I think we might be talking past each other here. I’m not talking about passing arguments to a thread during creation, which, as you noted, involves manually copying them to the new stack. I’m talking about the shared data structures that are accessed during execution.
Consider something like a Seqlock, where the entire premise relies on taking a local snapshot by value, verifying it, and then working on that snapshot.
const LargeState = struct { data: [1024]u8 };
var shared_state: LargeState = undefined;
var seqlock: atomic.Value(usize) = .init(0);
fn doWork() void {
var local_snapshot: LargeState = undefined;
while (true) {
const seq1 = seqlock.load(.acquire);
if (seq1 % 2 != 0) continue;
local_snapshot = shared_state;
const seq2 = seqlock.load(.acquire);
if (seq1 == seq2) break;
}
process(local_snapshot);
}
fn process(state: LargeState) void { ... }
In this context, the copy isn’t redundant, as you said - it’s load bearing for thread safety. With PRO the optimizer might look at this and decide to make the local_snapshot a *const LargeState.

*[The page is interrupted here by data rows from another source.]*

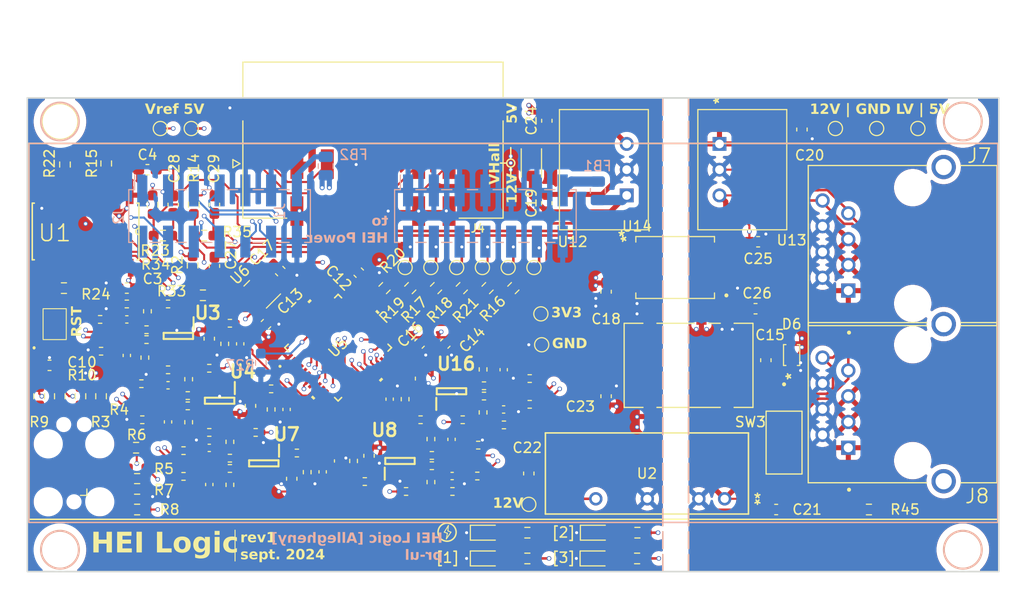
<source format=kicad_pcb>
(kicad_pcb
	(version 20240108)
	(generator "pcbnew")
	(generator_version "8.0")
	(general
		(thickness 1.6)
		(legacy_teardrops no)
	)
	(paper "A4")
	(layers
		(0 "F.Cu" signal)
		(1 "In1.Cu" signal)
		(2 "In2.Cu" signal)
		(31 "B.Cu" signal)
		(32 "B.Adhes" user "B.Adhesive")
		(33 "F.Adhes" user "F.Adhesive")
		(34 "B.Paste" user)
		(35 "F.Paste" user)
		(36 "B.SilkS" user "B.Silkscreen")
		(37 "F.SilkS" user "F.Silkscreen")
		(38 "B.Mask" user)
		(39 "F.Mask" user)
		(40 "Dwgs.User" user "User.Drawings")
		(41 "Cmts.User" user "User.Comments")
		(42 "Eco1.User" user "User.Eco1")
		(43 "Eco2.User" user "User.Eco2")
		(44 "Edge.Cuts" user)
		(45 "Margin" user)
		(46 "B.CrtYd" user "B.Courtyard")
		(47 "F.CrtYd" user "F.Courtyard")
		(48 "B.Fab" user)
		(49 "F.Fab" user)
		(50 "User.1" user)
		(51 "User.2" user)
		(52 "User.3" user)
		(53 "User.4" user)
		(54 "User.5" user)
		(55 "User.6" user)
		(56 "User.7" user)
		(57 "User.8" user)
		(58 "User.9" user)
	)
	(setup
		(stackup
			(layer "F.SilkS"
				(type "Top Silk Screen")
			)
			(layer "F.Paste"
				(type "Top Solder Paste")
			)
			(layer "F.Mask"
				(type "Top Solder Mask")
				(thickness 0.01)
			)
			(layer "F.Cu"
				(type "copper")
				(thickness 0.035)
			)
			(layer "dielectric 1"
				(type "prepreg")
				(thickness 0.1)
				(material "FR4")
				(epsilon_r 4.5)
				(loss_tangent 0.02)
			)
			(layer "In1.Cu"
				(type "copper")
				(thickness 0.035)
			)
			(layer "dielectric 2"
				(type "core")
				(thickness 1.24)
				(material "FR4")
				(epsilon_r 4.5)
				(loss_tangent 0.02)
			)
			(layer "In2.Cu"
				(type "copper")
				(thickness 0.035)
			)
			(layer "dielectric 3"
				(type "prepreg")
				(thickness 0.1)
				(material "FR4")
				(epsilon_r 4.5)
				(loss_tangent 0.02)
			)
			(layer "B.Cu"
				(type "copper")
				(thickness 0.035)
			)
			(layer "B.Mask"
				(type "Bottom Solder Mask")
				(thickness 0.01)
			)
			(layer "B.Paste"
				(type "Bottom Solder Paste")
			)
			(layer "B.SilkS"
				(type "Bottom Silk Screen")
			)
			(copper_finish "None")
			(dielectric_constraints no)
		)
		(pad_to_mask_clearance 0)
		(allow_soldermask_bridges_in_footprints no)
		(grid_origin 79.756 104.648)
		(pcbplotparams
			(layerselection 0x00010fc_ffffffff)
			(plot_on_all_layers_selection 0x0000000_00000000)
			(disableapertmacros no)
			(usegerberextensions no)
			(usegerberattributes yes)
			(usegerberadvancedattributes yes)
			(creategerberjobfile yes)
			(dashed_line_dash_ratio 12.000000)
			(dashed_line_gap_ratio 3.000000)
			(svgprecision 4)
			(plotframeref no)
			(viasonmask no)
			(mode 1)
			(useauxorigin no)
			(hpglpennumber 1)
			(hpglpenspeed 20)
			(hpglpendiameter 15.000000)
			(pdf_front_fp_property_popups yes)
			(pdf_back_fp_property_popups yes)
			(dxfpolygonmode yes)
			(dxfimperialunits yes)
			(dxfusepcbnewfont yes)
			(psnegative no)
			(psa4output no)
			(plotreference yes)
			(plotvalue yes)
			(plotfptext yes)
			(plotinvisibletext no)
			(sketchpadsonfab no)
			(subtractmaskfromsilk no)
			(outputformat 1)
			(mirror no)
			(drillshape 1)
			(scaleselection 1)
			(outputdirectory "")
		)
	)
	(net 0 "")
	(net 1 "V_Hall")
	(net 2 "/PhA_I")
	(net 3 "/DCV")
	(net 4 "+3V3")
	(net 5 "GND")
	(net 6 "/~{RST}")
	(net 7 "Net-(D2-A)")
	(net 8 "Net-(D3-A)")
	(net 9 "Net-(D4-A)")
	(net 10 "Net-(D5-A)")
	(net 11 "/Control & Motor Interface/Co")
	(net 12 "/Control & Motor Interface/C-")
	(net 13 "Net-(J3-Pin_1)")
	(net 14 "Net-(J3-Pin_2)")
	(net 15 "unconnected-(J3-Pin_3-Pad3)")
	(net 16 "Net-(J3-Pin_4)")
	(net 17 "Net-(J3-Pin_5)")
	(net 18 "Net-(J3-Pin_6)")
	(net 19 "Net-(J3-Pin_7)")
	(net 20 "Net-(J3-Pin_8)")
	(net 21 "Net-(J3-Pin_10)")
	(net 22 "/PhC_I")
	(net 23 "/Control & Motor Interface/Do")
	(net 24 "/Control & Motor Interface/D-")
	(net 25 "+12V_MCU")
	(net 26 "/TIN1")
	(net 27 "/HRTIM_D1")
	(net 28 "/TIN2")
	(net 29 "+5V")
	(net 30 "/HRTIM_D2")
	(net 31 "/HRTIM_A1")
	(net 32 "/HRTIM_A2")
	(net 33 "+5V_CAN")
	(net 34 "/UART_TX")
	(net 35 "/UART_RX")
	(net 36 "/SWDIO")
	(net 37 "/SWDCLK")
	(net 38 "/HRTIM_B1")
	(net 39 "/HRTIM_B2")
	(net 40 "/TIN3")
	(net 41 "/Control & Motor Interface/A-")
	(net 42 "/HRTIM_D1_r")
	(net 43 "/Control & Motor Interface/Ao")
	(net 44 "/Control & Motor Interface/A+")
	(net 45 "/Control & Motor Interface/Bo")
	(net 46 "/Control & Motor Interface/B-")
	(net 47 "/PhB_I")
	(net 48 "/CAN_TX")
	(net 49 "/CAN_RX")
	(net 50 "/Vref")
	(net 51 "/Control & Motor Interface/E-")
	(net 52 "/HRTIM_A1_r")
	(net 53 "/HRTIM_A2_r")
	(net 54 "/HRTIM_B1_r")
	(net 55 "unconnected-(U6-N_C-Pad1)")
	(net 56 "/Control & Motor Interface/Eo")
	(net 57 "/HRTIM_B2_r")
	(net 58 "/HRTIM_D2_r")
	(net 59 "/Control & Motor Interface/D+")
	(net 60 "/HallIN3_3v3")
	(net 61 "/Control & Motor Interface/B+")
	(net 62 "/Control & Motor Interface/C+")
	(net 63 "/DCI")
	(net 64 "unconnected-(U5-PC13-Pad2)")
	(net 65 "/LED3")
	(net 66 "/LED2")
	(net 67 "/LED1")
	(net 68 "unconnected-(U5-PA12-Pad33)")
	(net 69 "/Control & Motor Interface/E+")
	(net 70 "Net-(J4-Pad8)")
	(net 71 "Net-(J4-Pad2)")
	(net 72 "/Power & CAN/CANL")
	(net 73 "/Power & CAN/CANH")
	(net 74 "/Control & Motor Interface/HallIN1")
	(net 75 "/Control & Motor Interface/HallIN2")
	(net 76 "/Control & Motor Interface/HallIN3")
	(net 77 "Net-(R25-Pad1)")
	(net 78 "/Control & Motor Interface/PhC_Isense+")
	(net 79 "/Control & Motor Interface/PhC_IsenseRef")
	(net 80 "/Control & Motor Interface/PhA_IsenseRef")
	(net 81 "/Control & Motor Interface/PhA_Isense+")
	(net 82 "Net-(R40-Pad1)")
	(net 83 "/Control & Motor Interface/PhB_Isense+")
	(net 84 "/Control & Motor Interface/PhB_IsenseRef")
	(net 85 "Net-(SW3-B)")
	(net 86 "Net-(R46-Pad1)")
	(net 87 "/Control & Motor Interface/DCIsense+")
	(net 88 "/Control & Motor Interface/DCIsenseRef")
	(net 89 "/Control & Motor Interface/DCVsense-")
	(net 90 "/Control & Motor Interface/DCVsense+")
	(net 91 "unconnected-(U1-H-Pad13)")
	(net 92 "unconnected-(U1-D-Pad14)")
	(net 93 "/HallIN2_3v3")
	(net 94 "unconnected-(U1-NC-Pad12)")
	(net 95 "/HallIN1_3v3")
	(net 96 "unconnected-(U5-PB5-Pad41)")
	(net 97 "unconnected-(U5-PB4-Pad40)")
	(net 98 "unconnected-(U5-PB3-Pad39)")
	(net 99 "unconnected-(U5-PA15-Pad38)")
	(net 100 "unconnected-(U5-PA3-Pad13)")
	(net 101 "Net-(U5-PH3-BOOT0)")
	(net 102 "Net-(R59-Pad1)")
	(net 103 "Net-(R65-Pad1)")
	(net 104 "+12V_LV")
	(net 105 "GND_LV")
	(net 106 "Net-(J4-Pad9)")
	(net 107 "/Control & Motor Interface/TIN2_r")
	(net 108 "/Control & Motor Interface/TIN3_r")
	(net 109 "/Control & Motor Interface/TIN1_r")
	(net 110 "unconnected-(U5-PH0-OSC_IN-Pad5)")
	(net 111 "unconnected-(U5-PC14-OSC32_IN-Pad3)")
	(net 112 "unconnected-(U5-PH1-OSC_OUT-Pad6)")
	(net 113 "unconnected-(U5-PC15-OSC32_OUT-Pad4)")
	(net 114 "unconnected-(SW1-Pad3)")
	(net 115 "unconnected-(SW1-Pad1)")
	(net 116 "Net-(J1-Pin_13)")
	(net 117 "Net-(J2-Pin_13)")
	(footprint "Resistor_SMD:R_0402_1005Metric_Pad0.72x0.64mm_HandSolder" (layer "F.Cu") (at 174.752 110.655427))
	(footprint "GTSR_KiCAD_Footprints:R-78E5.0-0.5" (layer "F.Cu") (at 225.261932 95.504 -90))
	(footprint "Resistor_SMD:R_0402_1005Metric_Pad0.72x0.64mm_HandSolder" (layer "F.Cu") (at 170.18 123.224426))
	(footprint "TestPoint:TestPoint_Pad_D1.0mm" (layer "F.Cu") (at 167.894 91.44 90))
	(footprint "Capacitor_SMD:C_0603_1608Metric_Pad1.08x0.95mm_HandSolder" (layer "F.Cu") (at 228.6 129.032 180))
	(footprint "Capacitor_SMD:C_0603_1608Metric_Pad1.08x0.95mm_HandSolder" (layer "F.Cu") (at 205.994 98.806 90))
	(footprint "Capacitor_SMD:C_0603_1608Metric_Pad1.08x0.95mm_HandSolder" (layer "F.Cu") (at 227.584 114.3 90))
	(footprint "Capacitor_SMD:C_0402_1005Metric_Pad0.74x0.62mm_HandSolder" (layer "F.Cu") (at 185.42 124.240426 90))
	(footprint "Capacitor_SMD:C_0603_1608Metric_Pad1.08x0.95mm_HandSolder" (layer "F.Cu") (at 173.228 105.002501 90))
	(footprint "Resistor_SMD:R_0402_1005Metric_Pad0.72x0.64mm_HandSolder" (layer "F.Cu") (at 170.18 125.764426))
	(footprint "Resistor_SMD:R_0603_1608Metric_Pad0.98x0.95mm_HandSolder" (layer "F.Cu") (at 204.074999 131.318))
	(footprint "Resistor_SMD:R_0402_1005Metric_Pad0.72x0.64mm_HandSolder" (layer "F.Cu") (at 181.356 123.458426))
	(footprint "Resistor_SMD:R_0402_1005Metric_Pad0.72x0.64mm_HandSolder" (layer "F.Cu") (at 172.72 115.096426))
	(footprint "TestPoint:TestPoint_Pad_D1.0mm" (layer "F.Cu") (at 242.57 91.44 90))
	(footprint "Jumper:SolderJumper-3_P1.3mm_Open_RoundedPad1.0x1.5mm_NumberLabels" (layer "F.Cu") (at 204.47 94.8436 -90))
	(footprint "HEI_Logic:SOT95P280X145-5N" (layer "F.Cu") (at 191.516 124.240426 90))
	(footprint "GTSR_KiCAD_Footprints:8-SOIC_ADM3058EBRIZ" (layer "F.Cu") (at 218.948 105.156))
	(footprint "Resistor_SMD:R_0402_1005Metric_Pad0.72x0.64mm_HandSolder" (layer "F.Cu") (at 174.752 124.982426))
	(footprint "MountingHole:MountingHole_2.1mm" (layer "F.Cu") (at 247.904 90.678))
	(footprint "Capacitor_SMD:C_0402_1005Metric_Pad0.74x0.62mm_HandSolder" (layer "F.Cu") (at 172.72 122.950426))
	(footprint "Resistor_SMD:R_0402_1005Metric_Pad0.72x0.64mm_HandSolder" (layer "F.Cu") (at 170.5985 118.805925))
	(footprint "Resistor_SMD:R_0603_1608Metric_Pad0.98x0.95mm_HandSolder" (layer "F.Cu") (at 202.692 107.188 45))
	(footprint "Resistor_SMD:R_0603_1608Metric_Pad0.98x0.95mm_HandSolder" (layer "F.Cu") (at 165.608 129.032 180))
	(footprint "Resistor_SMD:R_0402_1005Metric_Pad0.72x0.64mm_HandSolder" (layer "F.Cu") (at 166.37 114.046 -90))
	(footprint "Resistor_SMD:R_0402_1005Metric_Pad0.72x0.64mm_HandSolder" (layer "F.Cu") (at 199.23011 122.679917 180))
	(footprint "TestPoint:TestPoint_Pad_D1.0mm" (layer "F.Cu") (at 192.024 105.156))
	(footprint "Capacitor_SMD:C_0603_1608Metric_Pad1.08x0.95mm_HandSolder" (layer "F.Cu") (at 156.972 114.808))
	(footprint "Capacitor_SMD:C_0603_1608Metric_Pad1.08x0.95mm_HandSolder" (layer "F.Cu") (at 187.452 105.664 135))
	(footprint "Resistor_SMD:R_0603_1608Metric_Pad0.98x0.95mm_HandSolder" (layer "F.Cu") (at 171.196 98.9565 -90))
	(footprint "Capacitor_SMD:C_0603_1608Metric_Pad1.08x0.95mm_HandSolder" (layer "F.Cu") (at 204.216 125.476 90))
	(footprint "Resistor_SMD:R_0402_1005Metric_Pad0.72x0.64mm_HandSolder" (layer "F.Cu") (at 192.11811 127.251917 180))
	(footprint "Capacitor_SMD:C_0402_1005Metric_Pad0.74x0.62mm_HandSolder" (layer "F.Cu") (at 164.592 113.832929 -90))
	(footprint "Capacitor_SMD:C_0603_1608Metric_Pad1.08x0.95mm_HandSolder" (layer "F.Cu") (at 178.308 110.744 -135))
	(footprint "Capacitor_SMD:C_0603_1608Metric_Pad1.08x0.95mm_HandSolder" (layer "F.Cu") (at 211.836 107.542501 90))
	(footprint "Resistor_SMD:R_0402_1005Metric_Pad0.72x0.64mm_HandSolder"
		(layer "F.Cu")
		(uuid "3a8a5406-78d9-4810-819a-a8a6a6600039")
		(at 197.7015 120.176426 180)
		(descr "Resistor SMD 0402 (1005 Metric), square (rectangular) end terminal, IPC_7351 nominal with elongated pad for handsoldering. (Body size source: IPC-SM-782 page 72, https://www.pcb-3d.com/wordpress/wp-content/uploads/ipc-sm-782a_amendment_1_and_2.pdf), generated with kicad-footprint-generator")
		(tags "resistor handsolder")
		(property "Reference" "R65"
			(at 0 -1.17 0)
			(layer "F.SilkS")
			(hide yes)
			(uuid "b0f9951c-d4cc-4c33-ba1b-16dd612a1185")
			(effects
				(font
					(size 1 1)
					(thickness 0.15)
				)
			)
		)
		(property "Value" "10k"
			(at 0 1.17 0)
			(layer "F.Fab")
			(uuid "5a133e82-0c29-46a8-831e-68092a7d4ca7")
			(effects
				(font
					(size 1 1)
					(thickness 0.15)
				)
			)
		)
		(property "Footprint" "Resistor_SMD:R_0402_1005Metric_Pad0.72x0.64mm_HandSolder"
			(at 0 0 180)
			(unlocked yes)
			(layer "F.Fab")
			(hide yes)
			(uuid "d6d74490-bda9-4d8f-85b0-9490a43dab4c")
			(effects
				(font
					(size 1.27 1.27)
					(thickness 0.15)
				)
			)
		)
		(property "Datasheet" ""
			(at 0 0 180)
			(unlocked yes)
			(layer "F.Fab")
			(hide yes)
			(uuid "f5d7444f-8685-4d47-a57e-f25964531322")
			(effects
				(font
					(size 1.27 1.27)
					(thickness 0.15)
				)
			)
		)
		(property "Description" "Resistor, small US symbol"
			(at 0 0 180)
			(unlocked yes)
			(layer "F.Fab")
			(hide yes)
			(uuid "97b6abd9-231f-437c-a8a0-1d0cbcd11624")
			(effects
				(font
					(size 1.27 1.27)
					(thickness 0.15)
				)
			)
		)
		(property "Populate" ""
			(at 0 0 180)
			(unlocked yes)
			(layer "F.Fab")
			(hide yes)
			(uuid "bf2666b9-bc5c-4
... [1901236 chars truncated]
</source>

If PRO does this copy elision, process is now operating directly on the live shared_state behind the scenes. Another thread can easily modify that shared_state while process is running, leading to data races and other things even after the seqlock validation was already finished.

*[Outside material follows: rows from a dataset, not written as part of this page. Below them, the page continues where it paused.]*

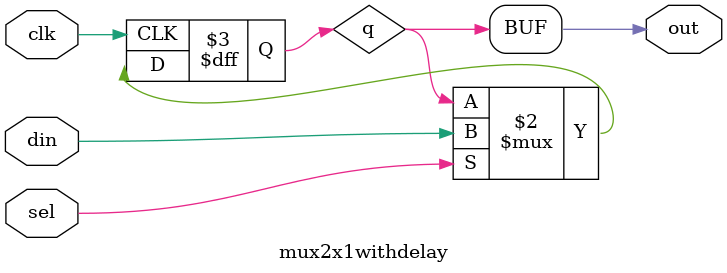
<source format=sv>
module mux2x1withdelay(input clk,din,sel, output out);
  reg q;
  always @(posedge clk)
    begin
      q <= sel?din:q;
    end
  assign out = q;
endmodule
      


</source>
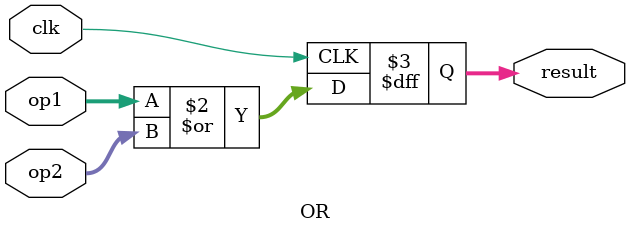
<source format=v>
module OR(clk,op1,op2,result);
    input clk ;
    input [31:0] op1;
    input [31:0]op2;
    output integer result;

    always @(posedge clk)
    begin
            result = op1 | op2;
        
    end
endmodule
</source>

To prevent this under PRO, you would have to forcefully defeat the optimizer using compiler barriers just to guarantee that pass by value actually does pass by value.

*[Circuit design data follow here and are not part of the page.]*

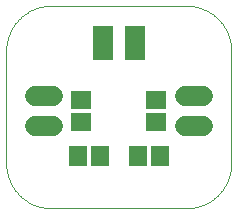
<source format=gbs>
G04 EAGLE Gerber X2 export*
%TF.Part,Single*%
%TF.FileFunction,Other,Solder Mask bottom*%
%TF.FilePolarity,Positive*%
%TF.GenerationSoftware,Autodesk,EAGLE,9.0.0*%
%TF.CreationDate,2018-05-03T06:21:48Z*%
G75*
%MOMM*%
%FSLAX35Y35*%
%LPD*%
%AMOC8*
5,1,8,0,0,1.08239X$1,22.5*%
G01*
%ADD10C,0.100000*%
%ADD11R,1.503200X1.703200*%
%ADD12R,1.703200X1.503200*%
%ADD13C,1.727200*%
%ADD14R,1.703200X2.903200*%


D10*
X952500Y2286000D02*
X2095500Y2286000D01*
X2476500Y1905000D02*
X2476500Y952500D01*
X2095500Y571500D02*
X952500Y571500D01*
X571500Y952500D02*
X571500Y1905000D01*
X571611Y1914206D01*
X571945Y1923407D01*
X572501Y1932598D01*
X573279Y1941772D01*
X574278Y1950924D01*
X575498Y1960050D01*
X576938Y1969144D01*
X578598Y1978200D01*
X580476Y1987214D01*
X582571Y1996179D01*
X584882Y2005092D01*
X587408Y2013945D01*
X590147Y2022735D01*
X593098Y2031457D01*
X596259Y2040104D01*
X599627Y2048673D01*
X603202Y2057158D01*
X606981Y2065554D01*
X610961Y2073856D01*
X615141Y2082060D01*
X619518Y2090160D01*
X624090Y2098152D01*
X628853Y2106031D01*
X633805Y2113793D01*
X638943Y2121433D01*
X644265Y2128946D01*
X649766Y2136329D01*
X655444Y2143577D01*
X661296Y2150685D01*
X667317Y2157650D01*
X673506Y2164467D01*
X679857Y2171133D01*
X686367Y2177643D01*
X693033Y2183994D01*
X699850Y2190183D01*
X706815Y2196204D01*
X713923Y2202056D01*
X721171Y2207734D01*
X728554Y2213235D01*
X736067Y2218557D01*
X743707Y2223695D01*
X751469Y2228647D01*
X759348Y2233410D01*
X767340Y2237982D01*
X775440Y2242359D01*
X783644Y2246539D01*
X791946Y2250519D01*
X800342Y2254298D01*
X808827Y2257873D01*
X817396Y2261241D01*
X826043Y2264402D01*
X834765Y2267353D01*
X843555Y2270092D01*
X852408Y2272618D01*
X861321Y2274929D01*
X870286Y2277024D01*
X879300Y2278902D01*
X888356Y2280562D01*
X897450Y2282002D01*
X906576Y2283222D01*
X915728Y2284221D01*
X924902Y2284999D01*
X934093Y2285555D01*
X943294Y2285889D01*
X952500Y2286000D01*
X2095500Y2286000D02*
X2104706Y2285889D01*
X2113907Y2285555D01*
X2123098Y2284999D01*
X2132272Y2284221D01*
X2141424Y2283222D01*
X2150550Y2282002D01*
X2159644Y2280562D01*
X2168700Y2278902D01*
X2177714Y2277024D01*
X2186679Y2274929D01*
X2195592Y2272618D01*
X2204445Y2270092D01*
X2213235Y2267353D01*
X2221957Y2264402D01*
X2230604Y2261241D01*
X2239173Y2257873D01*
X2247658Y2254298D01*
X2256054Y2250519D01*
X2264356Y2246539D01*
X2272560Y2242359D01*
X2280660Y2237982D01*
X2288652Y2233410D01*
X2296531Y2228647D01*
X2304293Y2223695D01*
X2311933Y2218557D01*
X2319446Y2213235D01*
X2326829Y2207734D01*
X2334077Y2202056D01*
X2341185Y2196204D01*
X2348150Y2190183D01*
X2354967Y2183994D01*
X2361633Y2177643D01*
X2368143Y2171133D01*
X2374494Y2164467D01*
X2380683Y2157650D01*
X2386704Y2150685D01*
X2392556Y2143577D01*
X2398234Y2136329D01*
X2403735Y2128946D01*
X2409057Y2121433D01*
X2414195Y2113793D01*
X2419147Y2106031D01*
X2423910Y2098152D01*
X2428482Y2090160D01*
X2432859Y2082060D01*
X2437039Y2073856D01*
X2441019Y2065554D01*
X2444798Y2057158D01*
X2448373Y2048673D01*
X2451741Y2040104D01*
X2454902Y2031457D01*
X2457853Y2022735D01*
X2460592Y2013945D01*
X2463118Y2005092D01*
X2465429Y1996179D01*
X2467524Y1987214D01*
X2469402Y1978200D01*
X2471062Y1969144D01*
X2472502Y1960050D01*
X2473722Y1950924D01*
X2474721Y1941772D01*
X2475499Y1932598D01*
X2476055Y1923407D01*
X2476389Y1914206D01*
X2476500Y1905000D01*
X2476500Y952500D02*
X2476389Y943294D01*
X2476055Y934093D01*
X2475499Y924902D01*
X2474721Y915728D01*
X2473722Y906576D01*
X2472502Y897450D01*
X2471062Y888356D01*
X2469402Y879300D01*
X2467524Y870286D01*
X2465429Y861321D01*
X2463118Y852408D01*
X2460592Y843555D01*
X2457853Y834765D01*
X2454902Y826043D01*
X2451741Y817396D01*
X2448373Y808827D01*
X2444798Y800342D01*
X2441019Y791946D01*
X2437039Y783644D01*
X2432859Y775440D01*
X2428482Y767340D01*
X2423910Y759348D01*
X2419147Y751469D01*
X2414195Y743707D01*
X2409057Y736067D01*
X2403735Y728554D01*
X2398234Y721171D01*
X2392556Y713923D01*
X2386704Y706815D01*
X2380683Y699850D01*
X2374494Y693033D01*
X2368143Y686367D01*
X2361633Y679857D01*
X2354967Y673506D01*
X2348150Y667317D01*
X2341185Y661296D01*
X2334077Y655444D01*
X2326829Y649766D01*
X2319446Y644265D01*
X2311933Y638943D01*
X2304293Y633805D01*
X2296531Y628853D01*
X2288652Y624090D01*
X2280660Y619518D01*
X2272560Y615141D01*
X2264356Y610961D01*
X2256054Y606981D01*
X2247658Y603202D01*
X2239173Y599627D01*
X2230604Y596259D01*
X2221957Y593098D01*
X2213235Y590147D01*
X2204445Y587408D01*
X2195592Y584882D01*
X2186679Y582571D01*
X2177714Y580476D01*
X2168700Y578598D01*
X2159644Y576938D01*
X2150550Y575498D01*
X2141424Y574278D01*
X2132272Y573279D01*
X2123098Y572501D01*
X2113907Y571945D01*
X2104706Y571611D01*
X2095500Y571500D01*
X952500Y571500D02*
X943294Y571611D01*
X934093Y571945D01*
X924902Y572501D01*
X915728Y573279D01*
X906576Y574278D01*
X897450Y575498D01*
X888356Y576938D01*
X879300Y578598D01*
X870286Y580476D01*
X861321Y582571D01*
X852408Y584882D01*
X843555Y587408D01*
X834765Y590147D01*
X826043Y593098D01*
X817396Y596259D01*
X808827Y599627D01*
X800342Y603202D01*
X791946Y606981D01*
X783644Y610961D01*
X775440Y615141D01*
X767340Y619518D01*
X759348Y624090D01*
X751469Y628853D01*
X743707Y633805D01*
X736067Y638943D01*
X728554Y644265D01*
X721171Y649766D01*
X713923Y655444D01*
X706815Y661296D01*
X699850Y667317D01*
X693033Y673506D01*
X686367Y679857D01*
X679857Y686367D01*
X673506Y693033D01*
X667317Y699850D01*
X661296Y706815D01*
X655444Y713923D01*
X649766Y721171D01*
X644265Y728554D01*
X638943Y736067D01*
X633805Y743707D01*
X628853Y751469D01*
X624090Y759348D01*
X619518Y767340D01*
X615141Y775440D01*
X610961Y783644D01*
X606981Y791946D01*
X603202Y800342D01*
X599627Y808827D01*
X596259Y817396D01*
X593098Y826043D01*
X590147Y834765D01*
X587408Y843555D01*
X584882Y852408D01*
X582571Y861321D01*
X580476Y870286D01*
X578598Y879300D01*
X576938Y888356D01*
X575498Y897450D01*
X574278Y906576D01*
X573279Y915728D01*
X572501Y924902D01*
X571945Y934093D01*
X571611Y943294D01*
X571500Y952500D01*
D11*
X1683000Y1016000D03*
X1873000Y1016000D03*
D12*
X1206500Y1302000D03*
X1206500Y1492000D03*
X1841500Y1302000D03*
X1841500Y1492000D03*
D13*
X2082800Y1270000D02*
X2235200Y1270000D01*
X2235200Y1524000D02*
X2082800Y1524000D01*
D14*
X1389000Y1967500D03*
X1659000Y1969500D03*
D11*
X1175000Y1016000D03*
X1365000Y1016000D03*
D13*
X965200Y1524000D02*
X812800Y1524000D01*
X812800Y1270000D02*
X965200Y1270000D01*
M02*

</source>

Another example could be just a simple SPSC ring buffer where some thread writes to it and another reads from it.
var ring: [8]LargeMessage = undefined;
fn pop(self: *RingBuffer) LargeMessage {
self.mutex.lock();
defer self.mutex.unlock();
const msg = self.ring[tail];
self.tail = (tail + 1) % self.ring.len;
return msg;
}
fn worker() void {
while (true) {
// We pop the message and pass it directly.
// Semantically, `pop` returns an independent copy by value,
// so we don't need to hold the lock during processing.
process(shared_ring.pop());
}
}
fn process(msg: LargeMessage) void { ... }
Again PRO would easily break this because the writing thread can just overwrite the value we’ve just “freed” within the pop.
And these are just simple cases in largely self containing datastructures. Imagining this to large and complex codebases explains, at least to me, why the Zig devs scrapped this.